**Records supplied**
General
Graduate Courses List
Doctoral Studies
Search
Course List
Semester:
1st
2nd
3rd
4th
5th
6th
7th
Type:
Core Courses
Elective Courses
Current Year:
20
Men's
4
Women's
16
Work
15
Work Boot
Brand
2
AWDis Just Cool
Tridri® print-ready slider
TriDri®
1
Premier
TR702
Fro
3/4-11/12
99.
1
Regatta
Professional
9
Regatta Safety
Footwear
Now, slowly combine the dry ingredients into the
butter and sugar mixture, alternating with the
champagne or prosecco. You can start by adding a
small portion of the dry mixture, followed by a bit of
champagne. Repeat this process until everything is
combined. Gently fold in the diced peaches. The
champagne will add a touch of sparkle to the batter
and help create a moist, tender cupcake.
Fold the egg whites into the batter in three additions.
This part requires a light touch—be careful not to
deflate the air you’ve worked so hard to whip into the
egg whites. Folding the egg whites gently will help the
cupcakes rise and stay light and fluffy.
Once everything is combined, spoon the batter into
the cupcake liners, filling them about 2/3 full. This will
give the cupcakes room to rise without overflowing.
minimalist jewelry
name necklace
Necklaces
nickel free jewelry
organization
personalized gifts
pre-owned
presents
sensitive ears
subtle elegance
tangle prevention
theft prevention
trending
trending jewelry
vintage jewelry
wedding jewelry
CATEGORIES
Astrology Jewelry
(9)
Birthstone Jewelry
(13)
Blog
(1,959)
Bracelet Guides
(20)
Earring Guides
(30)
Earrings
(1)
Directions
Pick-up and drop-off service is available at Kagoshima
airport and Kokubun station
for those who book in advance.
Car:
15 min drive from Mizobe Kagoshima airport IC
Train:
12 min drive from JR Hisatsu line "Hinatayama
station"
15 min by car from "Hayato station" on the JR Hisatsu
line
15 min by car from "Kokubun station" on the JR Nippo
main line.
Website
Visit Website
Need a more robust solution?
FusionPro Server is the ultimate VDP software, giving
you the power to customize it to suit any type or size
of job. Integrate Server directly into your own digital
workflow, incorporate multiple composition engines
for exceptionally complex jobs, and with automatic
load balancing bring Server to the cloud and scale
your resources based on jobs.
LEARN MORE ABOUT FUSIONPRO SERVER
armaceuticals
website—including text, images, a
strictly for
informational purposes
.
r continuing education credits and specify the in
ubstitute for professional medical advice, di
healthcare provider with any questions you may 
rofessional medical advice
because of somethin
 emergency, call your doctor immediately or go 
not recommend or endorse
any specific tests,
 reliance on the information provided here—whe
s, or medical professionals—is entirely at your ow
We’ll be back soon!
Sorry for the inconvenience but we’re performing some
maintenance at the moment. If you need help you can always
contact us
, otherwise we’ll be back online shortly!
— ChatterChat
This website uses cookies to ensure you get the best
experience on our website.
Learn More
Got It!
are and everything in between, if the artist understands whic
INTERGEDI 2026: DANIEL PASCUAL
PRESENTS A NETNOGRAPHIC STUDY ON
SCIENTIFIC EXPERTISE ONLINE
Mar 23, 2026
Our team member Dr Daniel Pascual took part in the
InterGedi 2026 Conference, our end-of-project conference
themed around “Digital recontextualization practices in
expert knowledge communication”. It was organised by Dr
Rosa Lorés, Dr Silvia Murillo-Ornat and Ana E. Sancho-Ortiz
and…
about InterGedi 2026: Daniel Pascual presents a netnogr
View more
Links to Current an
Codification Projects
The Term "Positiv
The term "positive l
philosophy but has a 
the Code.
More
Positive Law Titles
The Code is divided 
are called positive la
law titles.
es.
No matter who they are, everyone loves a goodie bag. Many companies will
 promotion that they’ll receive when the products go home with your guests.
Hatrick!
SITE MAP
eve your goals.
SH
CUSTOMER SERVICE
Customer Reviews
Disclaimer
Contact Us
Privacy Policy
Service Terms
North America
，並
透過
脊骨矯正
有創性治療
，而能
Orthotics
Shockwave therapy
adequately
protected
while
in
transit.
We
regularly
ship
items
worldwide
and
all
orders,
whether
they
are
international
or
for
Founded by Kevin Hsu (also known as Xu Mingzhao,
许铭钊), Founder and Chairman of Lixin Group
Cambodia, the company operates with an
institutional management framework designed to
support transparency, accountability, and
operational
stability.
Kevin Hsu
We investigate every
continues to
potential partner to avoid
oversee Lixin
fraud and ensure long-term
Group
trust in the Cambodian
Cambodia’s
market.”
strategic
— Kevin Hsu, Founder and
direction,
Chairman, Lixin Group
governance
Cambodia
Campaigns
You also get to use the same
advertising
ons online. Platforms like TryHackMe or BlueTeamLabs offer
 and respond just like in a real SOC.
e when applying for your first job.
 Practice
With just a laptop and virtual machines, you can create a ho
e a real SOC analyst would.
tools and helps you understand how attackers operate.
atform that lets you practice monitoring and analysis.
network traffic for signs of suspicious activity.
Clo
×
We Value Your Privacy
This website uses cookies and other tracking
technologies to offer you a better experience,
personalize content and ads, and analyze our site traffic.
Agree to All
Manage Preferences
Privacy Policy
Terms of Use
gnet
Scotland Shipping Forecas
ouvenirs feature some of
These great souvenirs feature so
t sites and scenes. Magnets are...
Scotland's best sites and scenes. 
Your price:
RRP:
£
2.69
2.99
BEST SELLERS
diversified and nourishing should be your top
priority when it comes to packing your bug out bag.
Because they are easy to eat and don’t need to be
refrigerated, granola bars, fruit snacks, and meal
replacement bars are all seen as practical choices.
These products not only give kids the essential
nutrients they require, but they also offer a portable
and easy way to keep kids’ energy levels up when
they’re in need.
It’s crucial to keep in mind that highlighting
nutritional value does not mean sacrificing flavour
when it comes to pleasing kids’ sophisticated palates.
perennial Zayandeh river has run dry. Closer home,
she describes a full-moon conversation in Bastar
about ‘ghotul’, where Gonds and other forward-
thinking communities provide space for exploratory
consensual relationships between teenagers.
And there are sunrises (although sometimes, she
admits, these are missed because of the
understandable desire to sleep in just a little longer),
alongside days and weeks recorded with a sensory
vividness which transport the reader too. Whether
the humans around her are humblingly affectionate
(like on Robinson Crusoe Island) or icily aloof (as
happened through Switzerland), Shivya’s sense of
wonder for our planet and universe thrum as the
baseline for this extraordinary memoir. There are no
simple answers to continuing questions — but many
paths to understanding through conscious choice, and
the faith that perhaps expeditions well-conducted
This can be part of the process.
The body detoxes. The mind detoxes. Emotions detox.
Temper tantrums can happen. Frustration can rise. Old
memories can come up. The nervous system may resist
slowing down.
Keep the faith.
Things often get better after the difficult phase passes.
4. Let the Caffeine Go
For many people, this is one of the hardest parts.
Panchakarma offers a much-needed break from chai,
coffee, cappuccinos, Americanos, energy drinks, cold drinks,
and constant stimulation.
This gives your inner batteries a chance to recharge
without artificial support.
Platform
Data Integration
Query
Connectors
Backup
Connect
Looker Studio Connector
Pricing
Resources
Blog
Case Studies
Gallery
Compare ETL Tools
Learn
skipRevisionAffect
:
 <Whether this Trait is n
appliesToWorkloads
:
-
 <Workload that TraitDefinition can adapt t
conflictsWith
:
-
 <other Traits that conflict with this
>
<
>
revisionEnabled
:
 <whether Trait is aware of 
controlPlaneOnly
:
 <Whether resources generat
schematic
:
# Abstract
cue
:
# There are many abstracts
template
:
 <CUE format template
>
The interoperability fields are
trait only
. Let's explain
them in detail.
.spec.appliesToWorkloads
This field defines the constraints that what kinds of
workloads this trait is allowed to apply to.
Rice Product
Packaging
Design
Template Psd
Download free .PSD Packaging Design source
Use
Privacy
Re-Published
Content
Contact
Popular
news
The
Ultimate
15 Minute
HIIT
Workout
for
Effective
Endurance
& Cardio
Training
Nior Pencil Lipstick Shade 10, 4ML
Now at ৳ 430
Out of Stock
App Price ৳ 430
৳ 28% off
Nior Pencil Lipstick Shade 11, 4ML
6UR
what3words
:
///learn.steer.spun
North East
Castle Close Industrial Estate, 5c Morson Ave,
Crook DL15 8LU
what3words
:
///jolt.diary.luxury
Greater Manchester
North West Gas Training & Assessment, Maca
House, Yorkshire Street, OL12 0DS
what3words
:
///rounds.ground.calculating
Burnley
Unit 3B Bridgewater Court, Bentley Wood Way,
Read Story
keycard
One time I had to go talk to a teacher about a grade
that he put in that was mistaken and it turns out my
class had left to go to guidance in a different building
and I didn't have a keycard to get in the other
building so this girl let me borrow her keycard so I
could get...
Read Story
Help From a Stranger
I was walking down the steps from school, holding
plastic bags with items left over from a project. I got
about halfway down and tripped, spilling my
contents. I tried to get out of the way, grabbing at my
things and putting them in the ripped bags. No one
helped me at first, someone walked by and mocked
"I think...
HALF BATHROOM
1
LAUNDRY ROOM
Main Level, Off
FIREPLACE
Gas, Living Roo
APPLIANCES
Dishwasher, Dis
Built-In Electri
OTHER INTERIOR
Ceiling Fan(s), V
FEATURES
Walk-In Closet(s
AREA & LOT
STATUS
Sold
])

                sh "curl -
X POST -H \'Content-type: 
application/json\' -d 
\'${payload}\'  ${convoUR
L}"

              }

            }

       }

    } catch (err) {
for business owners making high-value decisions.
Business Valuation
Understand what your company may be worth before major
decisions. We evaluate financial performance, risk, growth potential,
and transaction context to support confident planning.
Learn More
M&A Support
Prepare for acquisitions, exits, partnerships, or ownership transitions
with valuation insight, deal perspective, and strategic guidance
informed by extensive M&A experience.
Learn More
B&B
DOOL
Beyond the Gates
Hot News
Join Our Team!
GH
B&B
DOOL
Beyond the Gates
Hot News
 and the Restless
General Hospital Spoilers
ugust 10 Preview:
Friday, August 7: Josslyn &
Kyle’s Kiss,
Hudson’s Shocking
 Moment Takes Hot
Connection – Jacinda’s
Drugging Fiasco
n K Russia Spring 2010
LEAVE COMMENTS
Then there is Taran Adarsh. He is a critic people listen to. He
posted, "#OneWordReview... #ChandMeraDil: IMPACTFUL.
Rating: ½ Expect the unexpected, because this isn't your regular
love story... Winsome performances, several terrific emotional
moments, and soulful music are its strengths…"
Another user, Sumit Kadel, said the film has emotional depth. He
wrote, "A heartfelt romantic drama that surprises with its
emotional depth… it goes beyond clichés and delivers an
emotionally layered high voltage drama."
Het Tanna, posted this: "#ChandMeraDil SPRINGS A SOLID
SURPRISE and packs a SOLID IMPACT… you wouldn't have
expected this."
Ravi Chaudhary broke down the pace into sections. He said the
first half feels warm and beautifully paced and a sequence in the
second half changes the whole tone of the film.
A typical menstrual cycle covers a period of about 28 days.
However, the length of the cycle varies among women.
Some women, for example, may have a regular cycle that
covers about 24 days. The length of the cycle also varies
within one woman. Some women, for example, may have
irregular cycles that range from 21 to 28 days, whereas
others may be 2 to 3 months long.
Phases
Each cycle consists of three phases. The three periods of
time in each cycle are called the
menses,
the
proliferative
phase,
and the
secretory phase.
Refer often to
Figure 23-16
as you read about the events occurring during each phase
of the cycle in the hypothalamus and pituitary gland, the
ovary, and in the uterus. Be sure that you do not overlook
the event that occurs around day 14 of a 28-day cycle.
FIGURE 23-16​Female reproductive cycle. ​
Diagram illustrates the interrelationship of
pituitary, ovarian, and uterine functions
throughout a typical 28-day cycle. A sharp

**Exercise aim**
Format the entries, from their first line up to and including the line with "butter and sugar", as a JSON list of strings with one string per line and blank lines left out.

**Written reply**
[
  "General",
  "Graduate Courses List",
  "Doctoral Studies",
  "Search",
  "Course List",
  "Semester:",
  "1st",
  "2nd",
  "3rd",
  "4th",
  "5th",
  "6th",
  "7th",
  "Type:",
  "Core Courses",
  "Elective Courses",
  "Current Year:",
  "20",
  "Men's",
  "4",
  "Women's",
  "16",
  "Work",
  "15",
  "Work Boot",
  "Brand",
  "2",
  "AWDis Just Cool",
  "Tridri® print-ready slider",
  "TriDri®",
  "1",
  "Premier",
  "TR702",
  "Fro",
  "3/4-11/12",
  "99.",
  "1",
  "Regatta",
  "Professional",
  "9",
  "Regatta Safety",
  "Footwear",
  "Now, slowly combine the dry ingredients into the",
  "butter and sugar mixture, alternating with the"
]